* **What the task asks**
Please list every media outlet named in the passage on how media illustrations and photography depict Black people.

* **Quoted passage**
Start
This wouldn’t be the first time the New Yorker has received backlash for the way its illustrations have portrayed Black people. In 2008, the magazine received backlash for an illustrated cover of Michelle Obama in an afro holding a machine gun, fist bumping a depiction of President Barack Obama in a turban. While the magazine labeled the controversial cover as “satire,” noting that the issue featured an article spotlighting the former President’s rise to politics at the time, Obama’s campaign called it “tasteless and offensive,” per Politico. 

Similar debates have surfaced elsewhere in media illustrations. In 2018, Australian cartoonist Mark Knight drew tennis legend Serena Williams as an exaggerated, almost grotesque figure smashing her racket after her loss at the 2018 U.S. Open. The image drew swift condemnation from leaders like the late Rev. Jesse Jackson Sr.  and Bernice King, as well as the National Association of Black Journalists, who called it “repugnant on many levels” at the time, per NPR. 

Critics noted that the cartoon didn’t just exaggerate Williams’ emotions; it placed her within a long tradition of caricatures that render Black women as physically exaggerated or aggressive. Meanwhile, her opponent, Naomi Osaka, was illustrated as a small, blonde, white-passing figure, further intensifying the racial dynamic at play.

This discourse also extends to photography. Renowned photographer Annie Leibovitz has notoriously received backlash for how unflattering her signature shadowy, desaturated style is for Black women, as seen on the Vogue covers of Simone Biles and Ketanji Brown Jackson. Contrarily, but equally as problematic, photographers have consistently edited Black women’s skin from Lupia Nyong’o to Gabourey Sidibe (Elle magazine, 2010) to appear lighter on covers. 

This is a consistent and exhausting pattern because when the people shaping the visual narrative don’t fully see Black women, the result can feel like erasure, even when the intent isn’t malicious.
End
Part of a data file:
Start
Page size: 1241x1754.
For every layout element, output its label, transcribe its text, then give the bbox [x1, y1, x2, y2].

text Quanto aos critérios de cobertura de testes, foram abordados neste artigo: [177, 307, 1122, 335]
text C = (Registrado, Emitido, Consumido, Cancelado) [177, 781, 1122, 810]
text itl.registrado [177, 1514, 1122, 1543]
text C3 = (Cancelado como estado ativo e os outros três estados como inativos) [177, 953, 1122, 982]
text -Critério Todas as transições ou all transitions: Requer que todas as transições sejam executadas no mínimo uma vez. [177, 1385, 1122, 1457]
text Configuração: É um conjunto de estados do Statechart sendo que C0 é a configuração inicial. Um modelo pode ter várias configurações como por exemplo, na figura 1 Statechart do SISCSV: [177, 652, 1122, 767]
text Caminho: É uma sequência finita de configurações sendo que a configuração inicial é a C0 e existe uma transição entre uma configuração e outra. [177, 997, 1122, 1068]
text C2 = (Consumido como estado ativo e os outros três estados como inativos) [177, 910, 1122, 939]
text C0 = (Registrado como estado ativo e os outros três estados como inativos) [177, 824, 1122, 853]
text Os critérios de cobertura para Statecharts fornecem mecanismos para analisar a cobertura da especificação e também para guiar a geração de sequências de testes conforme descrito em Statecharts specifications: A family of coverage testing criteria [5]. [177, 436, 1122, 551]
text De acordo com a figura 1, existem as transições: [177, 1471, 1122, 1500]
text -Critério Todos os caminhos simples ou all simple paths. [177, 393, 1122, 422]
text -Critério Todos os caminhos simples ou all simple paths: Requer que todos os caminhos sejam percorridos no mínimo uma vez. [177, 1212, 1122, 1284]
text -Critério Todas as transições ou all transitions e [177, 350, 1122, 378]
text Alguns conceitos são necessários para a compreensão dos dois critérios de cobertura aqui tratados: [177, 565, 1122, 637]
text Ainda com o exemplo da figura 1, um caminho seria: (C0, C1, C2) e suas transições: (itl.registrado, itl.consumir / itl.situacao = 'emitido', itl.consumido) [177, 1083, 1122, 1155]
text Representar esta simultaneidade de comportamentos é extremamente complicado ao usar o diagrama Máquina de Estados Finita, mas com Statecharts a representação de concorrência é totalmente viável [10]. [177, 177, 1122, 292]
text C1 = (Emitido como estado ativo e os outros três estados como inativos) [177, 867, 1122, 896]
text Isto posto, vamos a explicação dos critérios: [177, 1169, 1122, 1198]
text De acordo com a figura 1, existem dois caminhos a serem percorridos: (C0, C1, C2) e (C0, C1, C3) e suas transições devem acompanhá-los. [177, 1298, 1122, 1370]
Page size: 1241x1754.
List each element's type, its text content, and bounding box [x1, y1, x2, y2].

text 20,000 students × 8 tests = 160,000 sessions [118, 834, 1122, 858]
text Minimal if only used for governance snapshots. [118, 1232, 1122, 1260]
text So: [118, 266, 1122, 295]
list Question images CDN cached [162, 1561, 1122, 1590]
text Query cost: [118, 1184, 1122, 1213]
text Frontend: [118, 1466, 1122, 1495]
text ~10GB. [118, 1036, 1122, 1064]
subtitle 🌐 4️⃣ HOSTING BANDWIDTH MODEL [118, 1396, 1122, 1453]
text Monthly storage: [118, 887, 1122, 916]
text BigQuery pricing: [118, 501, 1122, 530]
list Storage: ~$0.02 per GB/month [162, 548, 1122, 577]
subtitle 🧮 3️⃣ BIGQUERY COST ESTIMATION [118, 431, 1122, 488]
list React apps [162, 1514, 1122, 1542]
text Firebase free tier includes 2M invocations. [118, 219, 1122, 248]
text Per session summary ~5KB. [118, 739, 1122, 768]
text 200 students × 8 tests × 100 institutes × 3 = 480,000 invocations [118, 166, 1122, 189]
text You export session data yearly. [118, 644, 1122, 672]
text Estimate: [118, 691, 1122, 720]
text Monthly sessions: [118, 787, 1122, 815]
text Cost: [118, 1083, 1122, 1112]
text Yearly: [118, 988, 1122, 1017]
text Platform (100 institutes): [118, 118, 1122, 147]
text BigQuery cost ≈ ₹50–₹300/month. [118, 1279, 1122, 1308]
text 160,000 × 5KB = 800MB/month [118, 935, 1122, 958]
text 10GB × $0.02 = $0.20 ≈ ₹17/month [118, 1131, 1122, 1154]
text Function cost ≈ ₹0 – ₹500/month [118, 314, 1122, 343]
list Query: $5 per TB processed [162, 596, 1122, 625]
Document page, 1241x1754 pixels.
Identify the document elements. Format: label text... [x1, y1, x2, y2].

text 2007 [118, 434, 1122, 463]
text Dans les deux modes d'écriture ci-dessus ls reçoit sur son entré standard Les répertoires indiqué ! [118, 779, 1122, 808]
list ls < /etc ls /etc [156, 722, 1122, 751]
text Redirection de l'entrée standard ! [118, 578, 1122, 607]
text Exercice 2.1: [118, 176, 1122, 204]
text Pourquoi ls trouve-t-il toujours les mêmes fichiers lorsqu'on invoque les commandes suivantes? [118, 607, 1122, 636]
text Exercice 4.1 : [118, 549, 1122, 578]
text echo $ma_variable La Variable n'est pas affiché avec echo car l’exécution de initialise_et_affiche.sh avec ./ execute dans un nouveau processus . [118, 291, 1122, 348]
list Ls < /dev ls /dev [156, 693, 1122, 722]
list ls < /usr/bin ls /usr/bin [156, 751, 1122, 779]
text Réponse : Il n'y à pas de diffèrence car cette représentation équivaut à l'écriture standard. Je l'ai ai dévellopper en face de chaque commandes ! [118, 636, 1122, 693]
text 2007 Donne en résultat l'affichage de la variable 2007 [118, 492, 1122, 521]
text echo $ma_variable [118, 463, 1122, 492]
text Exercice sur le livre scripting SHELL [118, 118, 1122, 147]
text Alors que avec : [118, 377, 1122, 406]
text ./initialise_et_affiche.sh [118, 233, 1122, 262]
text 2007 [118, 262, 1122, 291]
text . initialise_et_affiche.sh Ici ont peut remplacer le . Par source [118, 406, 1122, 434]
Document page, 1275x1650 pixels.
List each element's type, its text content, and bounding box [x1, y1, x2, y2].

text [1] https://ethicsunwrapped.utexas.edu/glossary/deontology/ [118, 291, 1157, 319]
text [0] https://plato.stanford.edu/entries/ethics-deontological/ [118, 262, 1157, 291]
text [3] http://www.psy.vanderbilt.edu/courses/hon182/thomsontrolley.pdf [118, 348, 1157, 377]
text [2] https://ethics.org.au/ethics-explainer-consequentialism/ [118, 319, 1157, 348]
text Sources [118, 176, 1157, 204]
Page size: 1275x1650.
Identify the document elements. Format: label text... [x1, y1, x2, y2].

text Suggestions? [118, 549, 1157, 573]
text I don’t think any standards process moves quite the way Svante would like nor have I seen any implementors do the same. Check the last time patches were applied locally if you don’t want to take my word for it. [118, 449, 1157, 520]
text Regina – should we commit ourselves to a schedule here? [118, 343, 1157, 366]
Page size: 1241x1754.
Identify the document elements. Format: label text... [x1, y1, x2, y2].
End
* **In response**
The New Yorker, Politico, NPR, Vogue, Elle